I have been reading President Obama’s book, The Audacity of Hope. It’s actually well-written, except for one section–the Faith section. Take this paragraph from page 218:
This brings us to a different point–the manner in which religious views should inform public debate and guide elected officials. Surely secularists are wrong when they ask believers to leave their religion at the door before entering the public square; Frederick Douglass, Abraham Lincoln, William Jennings Bryan, Dorothy Day, Martin Luther King, Jr.–indeed, the majority of great reformers in American history–not only were motivated by faith but repeatedly used religious language to argue their causes. To say that men and women should not inject their “personal morality” into public-policy debates is a practical absurdity; our law is by definition a codification of morality, much of it grounded in the Judeo-Christian tradition.
Obama is correct that it is impossible to keep one’s faith out of public debate. He continues:
What our deliberative, pluralistic democracy does demand is that the religiously motivated translate their concerns into universal, rather than religion-specific, values. It requires that their proposals must be subject to argument and amenable to reason. If I am opposed to abortion for religious reasons and seek to pass a law banning the practice, I cannot simply point to the teachings of my church or invoke God’s will and expect that argument to carry the day. If I want others to listen to me, then I have to explain why abortion violates some principle that is accessible to people of all faiths, including those with no faith at all.
At this point he has said two things: 1) that everyone brings their faith to public debate, and 2) that the only theological position that is allowed in public debate is Universalism. He further posits that only Universalist arguments are “amenable to reason.” Like all Universalists, his god is reason. For Universalists, reason makes the rules, whereas for Christians, God makes the rules. So, Christians can engage in public debate as long as they ignore God’s demand for exclusive religious allegiance (the First Commandment), as he does. President Obama’s position here is fundamentally pagan (regardless of what labels he assigns to his faith) in that it is a denial of God’s exclusive claim on humanity.
His example is abortion, and he suggests that religionists cannot consult their religious teachings or holy books for guidance, but can only appeal to reason. If, then, there is a reasonable argument against murder, he should not support abortion. But he does support abortion, and he does so based upon his religious views that a fetus is not a person. His support of abortion constitutes an insistence that all people understand and accept his view that a fetus is not a person–because if it is, then he would be supporting murder! So, he is doing exactly what he doesn’t want Christians to do in public debate. He is imposing his view as the only acceptable view of the matter by suggesting that it is universally held. which it is not.
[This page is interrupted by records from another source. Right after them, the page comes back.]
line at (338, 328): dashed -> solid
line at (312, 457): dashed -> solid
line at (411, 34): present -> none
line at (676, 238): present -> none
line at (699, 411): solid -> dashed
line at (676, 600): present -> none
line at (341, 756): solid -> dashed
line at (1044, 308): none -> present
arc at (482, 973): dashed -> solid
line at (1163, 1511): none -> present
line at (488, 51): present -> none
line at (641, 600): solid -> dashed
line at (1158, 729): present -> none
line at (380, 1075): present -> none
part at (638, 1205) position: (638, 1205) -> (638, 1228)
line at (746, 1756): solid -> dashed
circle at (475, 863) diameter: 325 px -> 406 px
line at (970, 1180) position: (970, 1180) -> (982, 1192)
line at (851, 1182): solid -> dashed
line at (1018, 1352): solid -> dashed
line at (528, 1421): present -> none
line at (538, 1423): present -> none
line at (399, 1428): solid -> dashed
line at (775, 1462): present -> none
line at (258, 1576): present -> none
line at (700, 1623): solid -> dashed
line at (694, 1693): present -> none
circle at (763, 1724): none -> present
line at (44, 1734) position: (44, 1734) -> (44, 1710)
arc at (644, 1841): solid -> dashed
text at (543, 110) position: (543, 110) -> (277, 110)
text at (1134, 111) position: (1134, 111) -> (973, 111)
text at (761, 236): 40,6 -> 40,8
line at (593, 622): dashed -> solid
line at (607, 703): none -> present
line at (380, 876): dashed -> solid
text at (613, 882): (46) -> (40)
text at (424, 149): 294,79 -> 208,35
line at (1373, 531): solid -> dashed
He then tackles the inerrancy of the Bible:
For those who believe in the inerrancy of the Bible, as many evangelicals do, such rules of engagement may seem just one more example of the tyranny of the secular and material worlds over the sacred and eternal. But in a pluralistic democracy, we have no choice. Almost by definition, faith and reason operate in different domains and involve different paths to discerning truth. Reason–and science–involves the accumulation of knowledge based on realities that we can all apprehend. Religion, by contrast, is based on truths that are not provable through ordinary human understanding–they “believe in things not seen.” When science teachers insist on keeping creations or intelligent design out of their classrooms, they are not asserting that scientific knowledge is superior to religious insight. They are simply insisting that each path to knowledge involves different rules and that those rules are not interchangeable
Yes, his rules of engagement are an example of the tyranny of the secular and material perspective over a faithfully biblical perspective, a perspective that honors God’s exclusive claim on humanity. He posits that faith and reason operate in different domains, but do they really? The answer is yes and no. This argument originates from the biblical statement that “The natural person does not accept the things of the Spirit of God, for they are folly to him, and he is not able to understand them because they are spiritually discerned” (1 Corinthians 2:14). This line of argument of his actually serves to uncover his own folly in the matter because he is arguing that reason is superior to faith in the public domain because not everyone has access to the things of the Spirit of God. But as a Christian he should understand that the things of the Spirit of God are not unreasonable, but actually extend the domain of reason to include the perspective of God. This means that the perceptions of faith provide additional information that the faithless do not have. So, if we are to use all of the information at hand for public debate regarding policy, the things of faith should be no less denied than, for instance, than the math and/or physics involved in the development of nuclear reactors. The understanding of the math and physics involved will not be equally available to everyone. Similarly, the things of the Spirit of God–of faith–are not equally available to everyone either.
It seems pretty clear after reading his chapter on faith that President Obama has only a Universalist understanding of Christianity, which is not a biblical understanding of Christianity. He appears to be a liberal Christian in the Machen sense that Liberalism constitutes, not a Christian perspective, but a completely pagan perspective. (See Liberalism and Christianity, by J. Gresham Machen.)